The ICCC never gives out constituency estimates, so it’s hard to guess just what the 480 delegates and 2,000 visitors at Cape May represented. But the movement is growing, fueled by such events as the WCC’s Uppsala assembly and the dismissal of heresy charges against Principal Lloyd Geering in New Zealand.

At the ICCC meeting the Rev. Carl McIntire was more omnipresent than his arch-rivals Blake and Pope Paul were at Uppsala or Vatican II. Dr. A. Rackotobe of an independent Reformed church in Madagascar exclaimed with enthusiasm, “The world is beginning to rot. Happily, Dr. McIntire is the salt.… Apart from Dr. McIntire the whole world is in deep darkness.”

At 62, McIntire is a hard-working, happy warrior. He has been ICCC president twenty years and is in his thirty-fifth year at the Bible Presbyterian Church in Collingswood, New Jersey, whose 1,800 members constitute nearly a fourth of that denomination.
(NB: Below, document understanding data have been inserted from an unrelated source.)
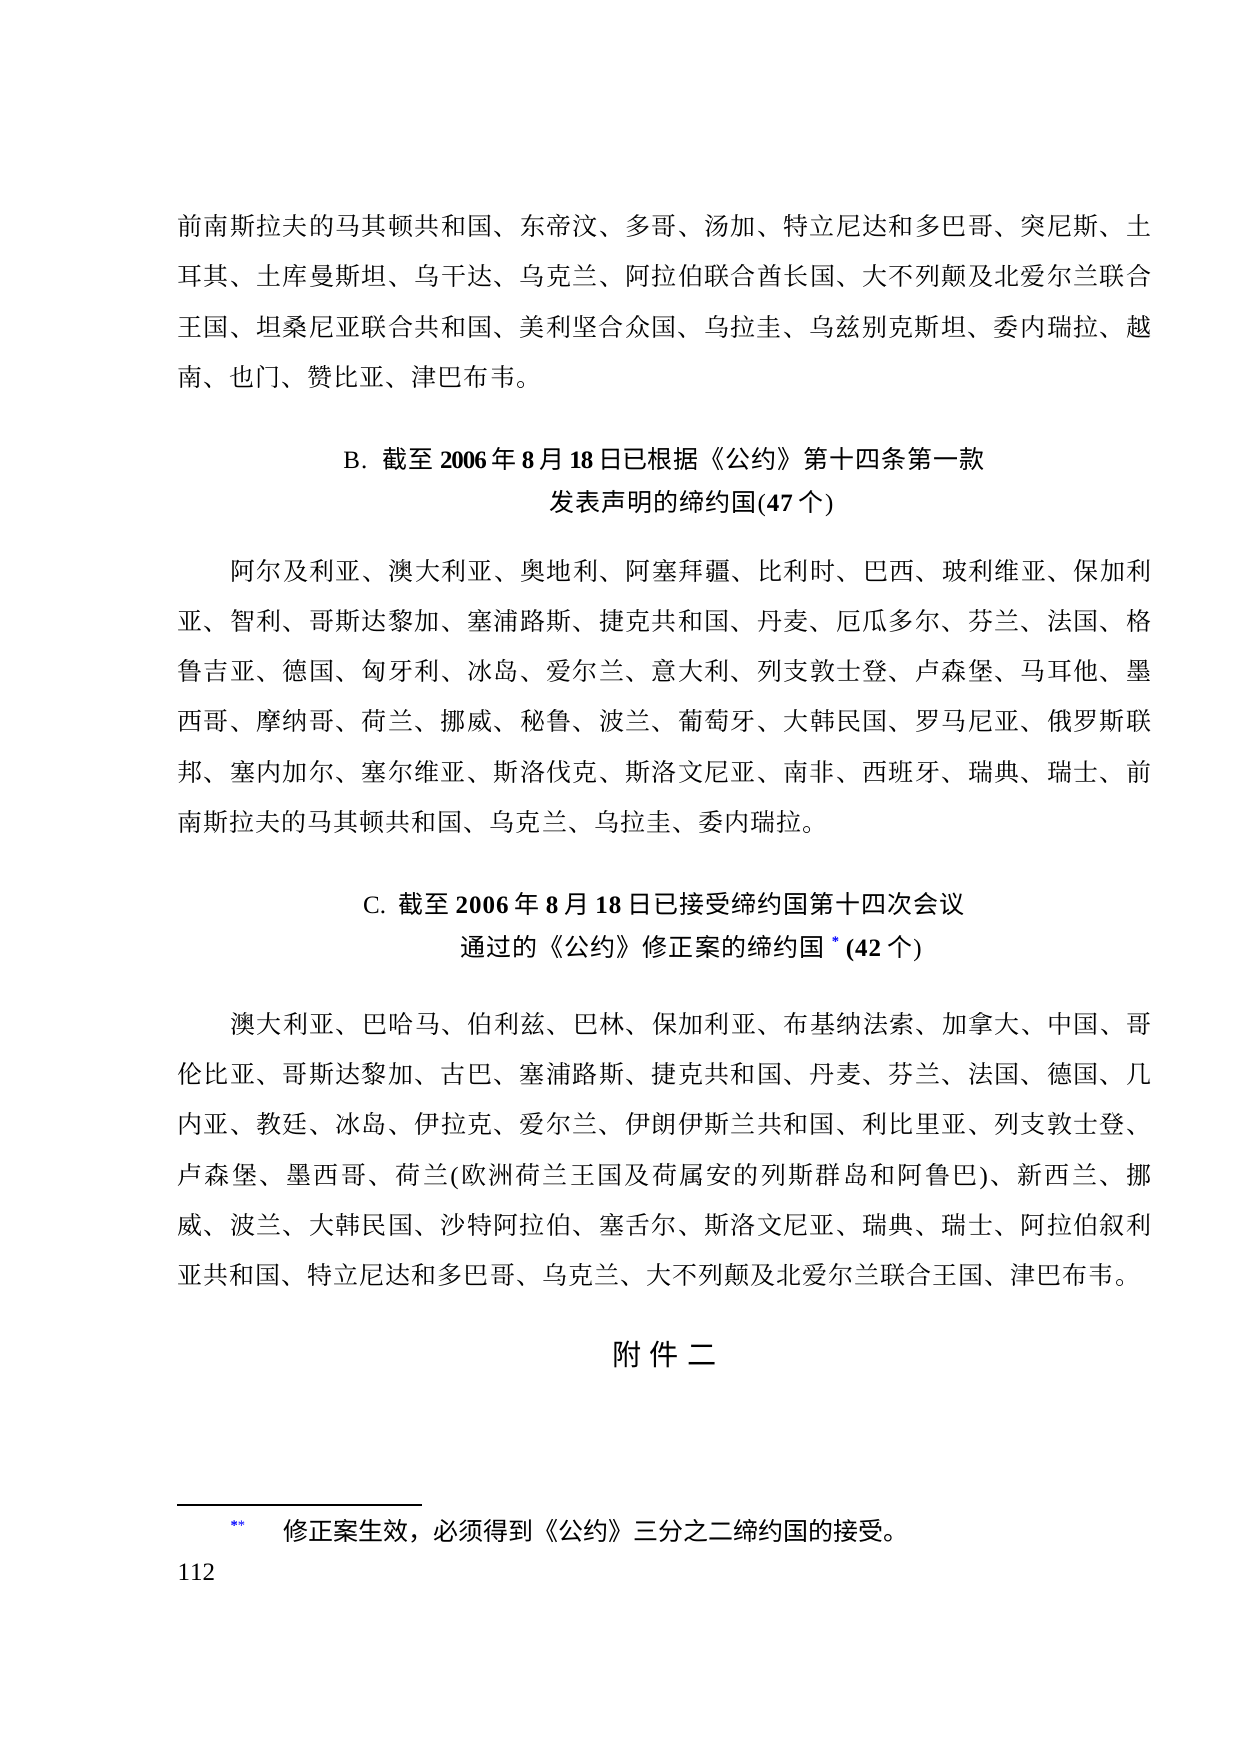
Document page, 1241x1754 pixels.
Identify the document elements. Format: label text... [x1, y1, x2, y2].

text 澳大利亚、巴哈马、伯利兹、巴林、保加利亚、布基纳法索、加拿大、中国、哥伦比亚、哥斯达黎加、古巴、塞浦路斯、捷克共和国、丹麦、芬兰、法国、德国、几内亚、教廷、冰岛、伊拉克、爱尔兰、伊朗伊斯兰共和国、利比里亚、列支敦士登、卢森堡、墨西哥、荷兰(欧洲荷兰王国及荷属安的列斯群岛和阿鲁巴)、新西兰、挪威、波兰、大韩民国、沙特阿拉伯、塞舌尔、斯洛文尼亚、瑞典、瑞士、阿拉伯叙利亚共和国、特立尼达和多巴哥、乌克兰、大不列颠及北爱尔兰联合王国、津巴布韦。 [177, 1004, 1152, 1292]
text 阿尔及利亚、澳大利亚、奥地利、阿塞拜疆、比利时、巴西、玻利维亚、保加利亚、智利、哥斯达黎加、塞浦路斯、捷克共和国、丹麦、厄瓜多尔、芬兰、法国、格鲁吉亚、德国、匈牙利、冰岛、爱尔兰、意大利、列支敦士登、卢森堡、马耳他、墨西哥、摩纳哥、荷兰、挪威、秘鲁、波兰、葡萄牙、大韩民国、罗马尼亚、俄罗斯联邦、塞内加尔、塞尔维亚、斯洛伐克、斯洛文尼亚、南非、西班牙、瑞典、瑞士、前南斯拉夫的马其顿共和国、乌克兰、乌拉圭、委内瑞拉。 [177, 551, 1152, 839]
subtitle 附 件 二 [177, 1331, 1152, 1374]
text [177, 207, 1152, 394]
subtitle B. 截至2006年8月18日已根据《公约》第十四条第一款 发表声明的缔约国(47个) [177, 439, 1152, 519]
subtitle C. 截至2006年8月18日已接受缔约国第十四次会议 通过的《公约》修正案的缔约国 * (42个) [177, 884, 1152, 964]
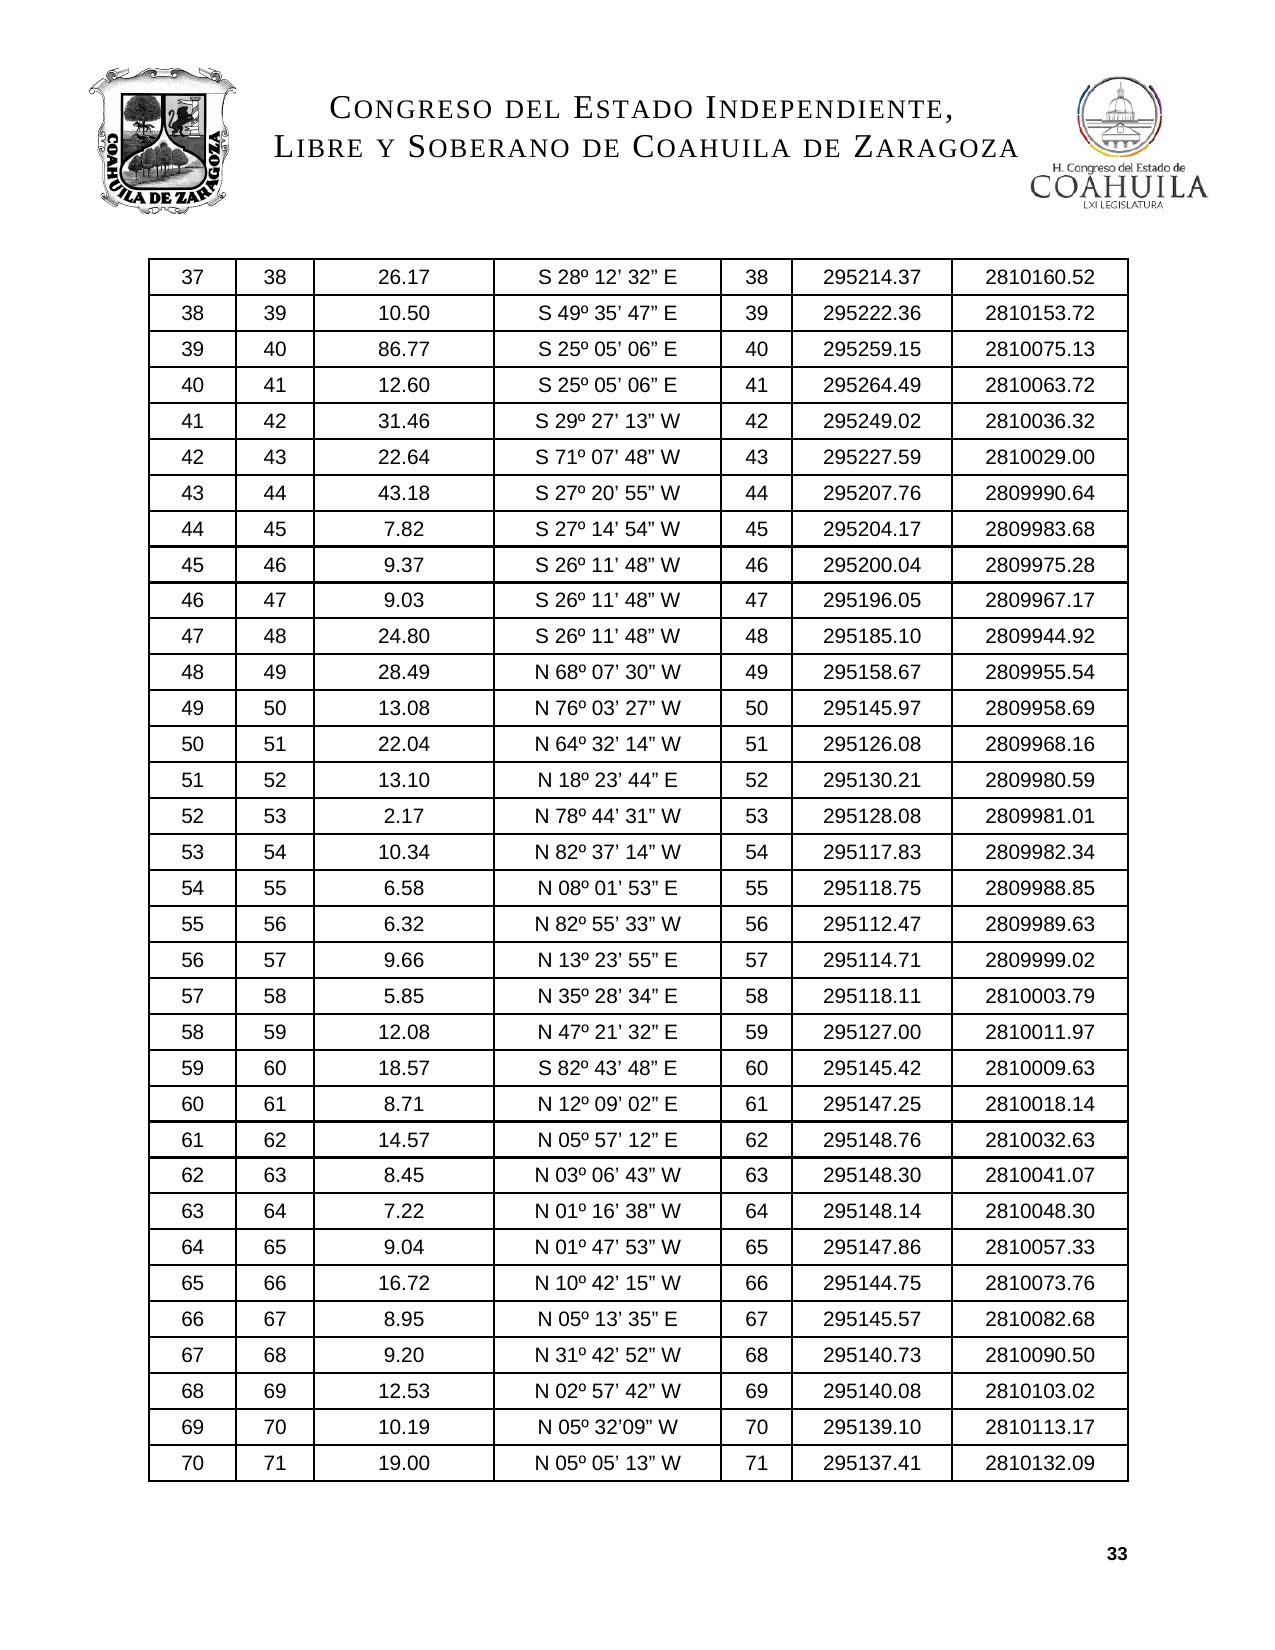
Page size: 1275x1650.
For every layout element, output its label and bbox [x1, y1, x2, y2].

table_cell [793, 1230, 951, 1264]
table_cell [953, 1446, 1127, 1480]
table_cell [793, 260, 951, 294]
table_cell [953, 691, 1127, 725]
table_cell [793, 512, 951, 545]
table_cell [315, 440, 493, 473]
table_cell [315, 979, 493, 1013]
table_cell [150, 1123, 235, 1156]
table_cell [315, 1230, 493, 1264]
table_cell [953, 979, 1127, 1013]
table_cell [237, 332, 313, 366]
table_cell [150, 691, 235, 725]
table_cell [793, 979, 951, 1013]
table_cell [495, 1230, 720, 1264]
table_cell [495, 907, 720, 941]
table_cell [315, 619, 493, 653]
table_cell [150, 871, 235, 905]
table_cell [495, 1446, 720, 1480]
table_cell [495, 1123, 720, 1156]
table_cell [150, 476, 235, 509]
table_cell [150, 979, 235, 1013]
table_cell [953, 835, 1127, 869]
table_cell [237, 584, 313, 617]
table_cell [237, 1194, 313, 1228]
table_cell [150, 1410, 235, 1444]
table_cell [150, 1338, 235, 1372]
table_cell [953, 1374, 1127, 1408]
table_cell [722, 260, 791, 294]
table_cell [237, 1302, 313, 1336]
picture [1020, 70, 1214, 214]
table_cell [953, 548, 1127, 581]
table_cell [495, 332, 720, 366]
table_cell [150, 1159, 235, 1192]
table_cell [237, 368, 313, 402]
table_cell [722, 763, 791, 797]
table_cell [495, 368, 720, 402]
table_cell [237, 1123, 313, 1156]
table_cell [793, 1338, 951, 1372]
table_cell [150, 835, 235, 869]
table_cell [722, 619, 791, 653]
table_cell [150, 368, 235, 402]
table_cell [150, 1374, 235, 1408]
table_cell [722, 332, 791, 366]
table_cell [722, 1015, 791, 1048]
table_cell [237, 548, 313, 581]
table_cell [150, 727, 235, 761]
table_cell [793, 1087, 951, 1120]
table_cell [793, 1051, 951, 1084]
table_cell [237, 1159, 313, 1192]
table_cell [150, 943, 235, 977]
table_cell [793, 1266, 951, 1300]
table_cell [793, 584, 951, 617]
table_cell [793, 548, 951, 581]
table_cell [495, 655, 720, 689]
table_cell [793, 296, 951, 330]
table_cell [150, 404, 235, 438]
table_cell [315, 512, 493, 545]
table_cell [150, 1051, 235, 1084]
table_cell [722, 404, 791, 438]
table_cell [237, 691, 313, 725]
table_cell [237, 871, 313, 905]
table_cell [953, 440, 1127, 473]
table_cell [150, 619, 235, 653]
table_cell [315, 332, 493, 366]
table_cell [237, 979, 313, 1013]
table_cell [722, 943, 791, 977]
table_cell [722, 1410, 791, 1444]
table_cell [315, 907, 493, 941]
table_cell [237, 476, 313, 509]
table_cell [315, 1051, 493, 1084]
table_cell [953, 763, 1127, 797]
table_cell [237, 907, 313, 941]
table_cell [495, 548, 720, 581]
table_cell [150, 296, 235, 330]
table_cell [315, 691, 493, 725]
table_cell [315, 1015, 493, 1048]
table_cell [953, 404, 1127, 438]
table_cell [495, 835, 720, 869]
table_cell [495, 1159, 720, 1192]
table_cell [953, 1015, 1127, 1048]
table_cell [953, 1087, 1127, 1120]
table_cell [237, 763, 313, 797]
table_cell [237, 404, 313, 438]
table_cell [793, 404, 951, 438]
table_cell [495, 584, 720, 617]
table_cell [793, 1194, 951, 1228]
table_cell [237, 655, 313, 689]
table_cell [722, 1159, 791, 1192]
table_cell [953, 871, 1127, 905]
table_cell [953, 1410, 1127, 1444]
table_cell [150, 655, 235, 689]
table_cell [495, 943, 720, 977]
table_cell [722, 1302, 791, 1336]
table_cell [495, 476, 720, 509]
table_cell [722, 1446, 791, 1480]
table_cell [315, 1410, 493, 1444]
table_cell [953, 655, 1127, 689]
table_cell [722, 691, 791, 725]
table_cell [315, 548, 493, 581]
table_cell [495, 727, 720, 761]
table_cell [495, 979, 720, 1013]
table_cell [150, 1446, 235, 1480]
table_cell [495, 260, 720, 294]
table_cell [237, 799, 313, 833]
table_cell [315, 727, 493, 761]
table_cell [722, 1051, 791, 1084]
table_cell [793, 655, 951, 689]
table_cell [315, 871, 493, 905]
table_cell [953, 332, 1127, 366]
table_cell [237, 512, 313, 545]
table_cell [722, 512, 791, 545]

From there he puts out a weekly paper and a daily radio program he says is on 600 stations.

But Cape May is an increasingly important base. McIntire picked up the long-vacant 333-room beachfront Admiral Hotel for $300,000 and spent $1.5 million restoring its Victorian grandeur and putting up a large auditorium. Then he acquired several more Victorian buildings and—last December—the 100-room Congress Hall for $550,000. All this makes McIntire’s group the town’s biggest taxpayer. The Admiral’s summer conference features such speakers as Strom Thurmond, John Stormer, and Edgar Bundy. The bookstore sells Carleton Putnam’s notorious Race and Reason.